#### TEXT SECTION:
<<<<

As used herein, the phrase “in response to” describes one or more factors that trigger an effect. This phrase does not foreclose the possibility that additional factors may affect or otherwise trigger the effect. That is, an effect may be solely in response to those factors, or may be in response to the specified factors as well as other, unspecified factors. Consider the phrase “perform A in response to B.” This phrase specifies that B is a factor that triggers the performance of A. This phrase does not foreclose that performing A may also be in response to some other factor, such as C. This phrase is also intended to cover an embodiment in which A is performed solely in response to B.

As used herein, the terms “first,” “second,” etc. are used as labels for nouns that they precede, and do not imply any type of ordering (e.g., spatial, temporal, logical, etc.), unless stated otherwise. As used herein, the term “or” is used as an inclusive or and not as an exclusive or. For example, the phrase “at least one of x, y, or z” means any one of x, y, and z, as well as any combination thereof (e.g., x and y, but not z).

It is to be understood that the present disclosure is not limited to particular devices or methods, which may, of course, vary. It is also to be understood that the terminology used herein is for the purpose of describing particular embodiments only and is not intended to be limiting. As used herein, the singular forms “a,” “an,” and “the” include singular and plural referents unless the context clearly dictates otherwise. Furthermore, the word “may” is used throughout this application in a permissive sense (i.e., having the potential to, being able to), not in a mandatory sense (i.e., must). The term “include,” and derivations thereof, mean “including, but not limited to.” The term “coupled” means directly or indirectly connected.

Within this disclosure, different entities (which may variously be referred to as “units,” “circuits,” other components, etc.) may be described or claimed as “configured” to perform one or more tasks or operations. This formulation—[entity] configured to [perform one or more tasks]—is used herein to refer to structure (i.e., something physical, such as an electronic circuit). More specifically, this formulation is used to indicate that this structure is arranged to perform the one or more tasks during operation. A structure can be said to be “configured to” perform some task even if the structure is not currently being operated. A “memory device configured to store data” is intended to cover, for example, an integrated circuit that has circuitry that performs this function during operation, even if the integrated circuit in question is not currently being used (e.g., a power supply is not connected to it). Thus, an entity described or recited as “configured to” perform some task refers to something physical, such as a device, circuit, memory storing program instructions executable to implement the task, etc. This phrase is not used herein to refer to something intangible.

The term “configured to” is not intended to mean “configurable to.” An unprogrammed FPGA, for example, would not be considered to be “configured to” perform some specific function, although it may be “configurable to” perform that function after programming.

>>>>

#### STATED TASK 1:
Tally the lines in the entries below that contain the string "kern". Reply with the number only.
The entries that follow have no connection to the definitions text above.

#### STORED ROWS:
<<<<

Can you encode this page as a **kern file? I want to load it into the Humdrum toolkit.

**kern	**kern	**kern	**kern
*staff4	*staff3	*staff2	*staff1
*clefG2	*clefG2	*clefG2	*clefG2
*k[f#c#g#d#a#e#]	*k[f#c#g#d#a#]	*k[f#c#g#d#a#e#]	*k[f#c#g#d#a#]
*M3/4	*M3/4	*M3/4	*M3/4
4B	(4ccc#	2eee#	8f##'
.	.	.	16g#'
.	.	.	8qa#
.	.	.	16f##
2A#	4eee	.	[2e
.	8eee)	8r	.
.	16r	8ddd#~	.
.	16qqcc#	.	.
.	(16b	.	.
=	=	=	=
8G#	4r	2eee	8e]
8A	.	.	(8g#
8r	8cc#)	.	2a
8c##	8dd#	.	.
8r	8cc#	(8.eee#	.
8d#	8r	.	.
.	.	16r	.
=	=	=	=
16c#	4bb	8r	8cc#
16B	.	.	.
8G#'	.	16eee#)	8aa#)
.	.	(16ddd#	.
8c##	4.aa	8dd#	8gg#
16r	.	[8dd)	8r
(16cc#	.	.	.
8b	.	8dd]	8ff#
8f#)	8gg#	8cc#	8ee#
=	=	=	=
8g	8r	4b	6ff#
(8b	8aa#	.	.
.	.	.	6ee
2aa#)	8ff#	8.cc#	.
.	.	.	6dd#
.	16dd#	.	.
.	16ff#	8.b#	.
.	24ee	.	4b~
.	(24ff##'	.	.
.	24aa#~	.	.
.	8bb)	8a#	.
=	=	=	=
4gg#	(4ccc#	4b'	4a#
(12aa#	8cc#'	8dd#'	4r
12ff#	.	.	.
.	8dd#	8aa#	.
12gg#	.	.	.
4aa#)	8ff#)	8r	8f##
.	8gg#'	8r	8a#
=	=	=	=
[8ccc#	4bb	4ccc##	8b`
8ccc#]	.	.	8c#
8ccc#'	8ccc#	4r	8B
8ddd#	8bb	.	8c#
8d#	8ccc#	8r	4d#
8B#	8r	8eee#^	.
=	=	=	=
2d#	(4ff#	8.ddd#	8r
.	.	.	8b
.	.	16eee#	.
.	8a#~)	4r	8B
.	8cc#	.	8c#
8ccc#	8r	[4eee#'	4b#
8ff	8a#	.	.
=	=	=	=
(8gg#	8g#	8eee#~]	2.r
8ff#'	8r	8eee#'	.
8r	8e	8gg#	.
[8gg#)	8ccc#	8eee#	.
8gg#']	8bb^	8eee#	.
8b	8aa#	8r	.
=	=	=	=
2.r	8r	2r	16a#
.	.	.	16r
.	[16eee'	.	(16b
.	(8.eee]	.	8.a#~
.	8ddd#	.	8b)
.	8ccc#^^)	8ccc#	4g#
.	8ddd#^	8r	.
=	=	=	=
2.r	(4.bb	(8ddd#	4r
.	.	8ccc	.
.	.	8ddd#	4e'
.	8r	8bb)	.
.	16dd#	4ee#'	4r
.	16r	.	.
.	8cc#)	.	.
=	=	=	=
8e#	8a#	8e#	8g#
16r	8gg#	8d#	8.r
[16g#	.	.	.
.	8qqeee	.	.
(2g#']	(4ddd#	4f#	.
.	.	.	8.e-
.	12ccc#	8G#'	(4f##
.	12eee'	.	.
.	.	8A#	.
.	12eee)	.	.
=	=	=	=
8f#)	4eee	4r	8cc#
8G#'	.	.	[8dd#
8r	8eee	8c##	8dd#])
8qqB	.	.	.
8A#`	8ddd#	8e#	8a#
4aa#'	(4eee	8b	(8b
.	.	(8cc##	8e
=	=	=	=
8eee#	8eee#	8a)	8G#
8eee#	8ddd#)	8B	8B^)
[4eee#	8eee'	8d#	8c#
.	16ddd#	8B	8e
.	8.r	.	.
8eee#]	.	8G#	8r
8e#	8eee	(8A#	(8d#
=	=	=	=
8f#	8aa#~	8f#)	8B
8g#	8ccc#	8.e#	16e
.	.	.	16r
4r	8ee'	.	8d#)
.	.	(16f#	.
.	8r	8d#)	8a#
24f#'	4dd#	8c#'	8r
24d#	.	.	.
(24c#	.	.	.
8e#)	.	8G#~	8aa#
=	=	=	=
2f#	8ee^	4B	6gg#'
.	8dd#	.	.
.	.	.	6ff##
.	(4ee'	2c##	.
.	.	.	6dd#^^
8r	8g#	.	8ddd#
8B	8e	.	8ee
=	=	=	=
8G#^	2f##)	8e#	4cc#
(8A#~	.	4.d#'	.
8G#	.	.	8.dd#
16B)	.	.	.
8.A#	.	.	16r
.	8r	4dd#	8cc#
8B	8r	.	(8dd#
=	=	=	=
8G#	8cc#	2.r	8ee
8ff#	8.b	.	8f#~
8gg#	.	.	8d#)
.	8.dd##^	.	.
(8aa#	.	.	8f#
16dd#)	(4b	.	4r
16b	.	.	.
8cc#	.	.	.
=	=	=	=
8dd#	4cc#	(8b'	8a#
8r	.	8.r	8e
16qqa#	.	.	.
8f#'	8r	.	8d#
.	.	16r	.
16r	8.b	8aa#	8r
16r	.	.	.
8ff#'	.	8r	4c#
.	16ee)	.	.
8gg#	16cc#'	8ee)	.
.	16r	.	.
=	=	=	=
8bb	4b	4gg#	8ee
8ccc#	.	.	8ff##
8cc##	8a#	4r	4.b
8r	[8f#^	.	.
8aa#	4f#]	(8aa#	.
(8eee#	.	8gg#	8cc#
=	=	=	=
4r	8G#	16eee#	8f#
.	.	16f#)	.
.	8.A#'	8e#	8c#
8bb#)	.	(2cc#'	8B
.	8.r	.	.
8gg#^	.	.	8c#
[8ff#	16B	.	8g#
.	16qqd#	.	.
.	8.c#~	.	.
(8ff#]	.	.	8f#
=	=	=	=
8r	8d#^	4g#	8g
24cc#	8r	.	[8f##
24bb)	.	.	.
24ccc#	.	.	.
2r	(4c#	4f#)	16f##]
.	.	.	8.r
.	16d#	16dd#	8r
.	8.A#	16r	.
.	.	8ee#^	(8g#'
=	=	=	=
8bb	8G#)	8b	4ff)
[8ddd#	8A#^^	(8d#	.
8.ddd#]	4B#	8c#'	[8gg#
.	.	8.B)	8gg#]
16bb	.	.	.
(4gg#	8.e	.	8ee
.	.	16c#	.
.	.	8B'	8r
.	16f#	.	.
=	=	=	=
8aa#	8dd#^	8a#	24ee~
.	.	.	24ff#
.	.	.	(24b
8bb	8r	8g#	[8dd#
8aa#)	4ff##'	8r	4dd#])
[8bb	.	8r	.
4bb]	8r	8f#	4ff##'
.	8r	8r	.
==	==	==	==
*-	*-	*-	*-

>>>>

#### STATED TASK 2:
In the definitions text above, what does the term "coupled" mean?

#### EXERCISE OUTPUT 1:
2

#### EXERCISE OUTPUT 2:
Directly or indirectly connected.